Why it matters: The proposal would overhaul the decades-old federal childhood vaccination schedule and further seal Kennedy's criticism of vaccines as official government policy.
Driving the news: Some members of the Centers for Disease Control's Advisory Committee on Immunization Practices complained on Thursday that they hadn't been given enough time to consider the proposed change before voting.
- The vote will now take place on Friday, during the second day of a committee meeting in Atlanta on childhood immunizations.
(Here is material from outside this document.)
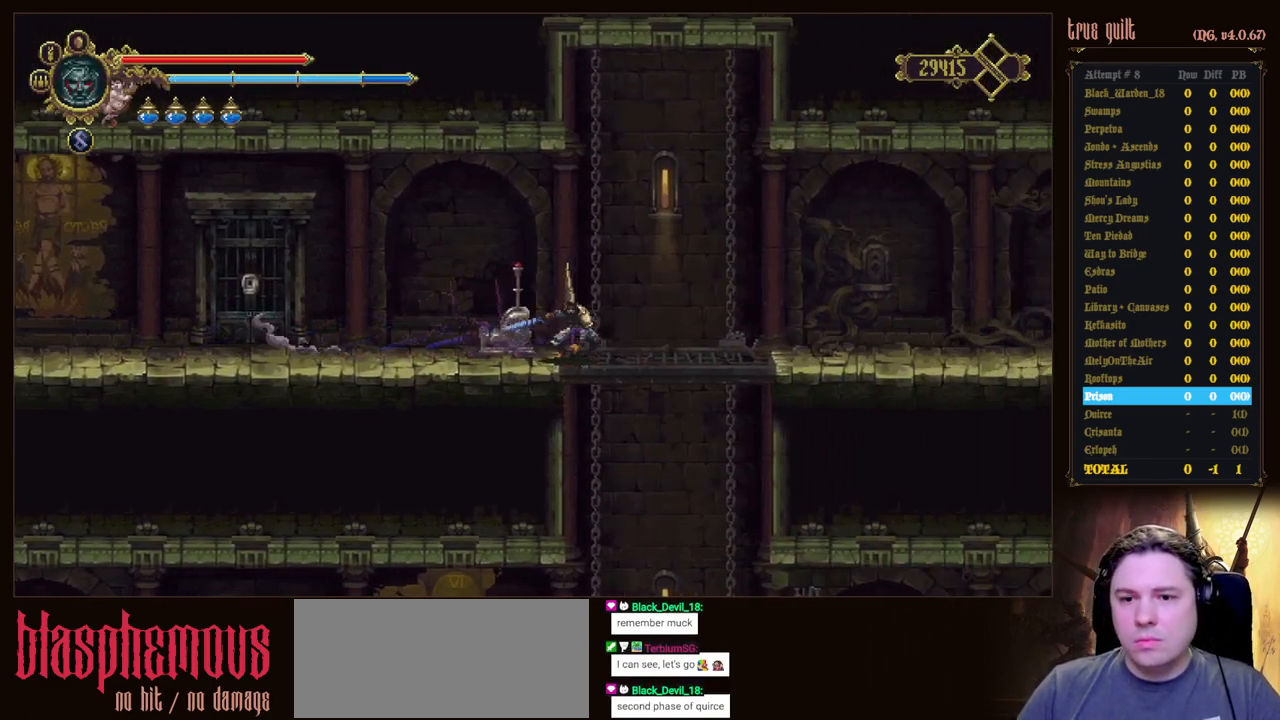
{"keys": [], "events": [[117, "down", "down"], [167, "jump", "down"], [167, "right", "up"], [400, "jump", "up"], [450, "down", "up"]]}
- The 8-3 vote came over the objections of ACIP vice chair Robert Malone, who was presiding over the discussion. New ACIP chair Kirk Milhoan did not vote.
- ACIP members debated limits to hepatitis B vaccines during a September meeting but postponed a vote then, saying they needed more time and information to consider the issue.
State of play: The committee now is considering recommending that parents should consult with a doctor about whether to give their infant the birth dose of the hepatitis B vaccine if a test shows the mother doesn't have the liver illness.
- Language presented at the meeting would continue to recommend the vaccine for infants born to mothers that test positive or whose status is unknown.
- Malone read the language up for a vote, but a slide showed contradictory recommendations, causing confusion among panel members.
- Under the recommendations read by Malone, every infant will still have access to no-cost hepatitis B vaccines, a Centers for Medicare and Medicaid Services representative said at the meeting.
Context: Doctors and scientists outside of the administration say changing the recommendation would still limit access to the hepatitis B vaccine, which has helped decrease infections among youths by 99% since 1991.
- CDC currently recommends that all infants get the vaccine to protect against mother-to-child transmission and environmental exposure to the virus, which can cause serious illness and even death.
Zoom out: Medical professionals pushed back strongly on presentations made to the committee about the hepatitis B vaccine on Thursday.
- "For an administration that wants to avoid fraud waste and abuse, you are wasting taxpayer dollars by not having scientific, rigorous discussion on issues that truly matter," said Jason Goldman, president of the American College of Physicians.
- "Your data is questionable. You do not present things in an honest, fair, equitable manner," he added.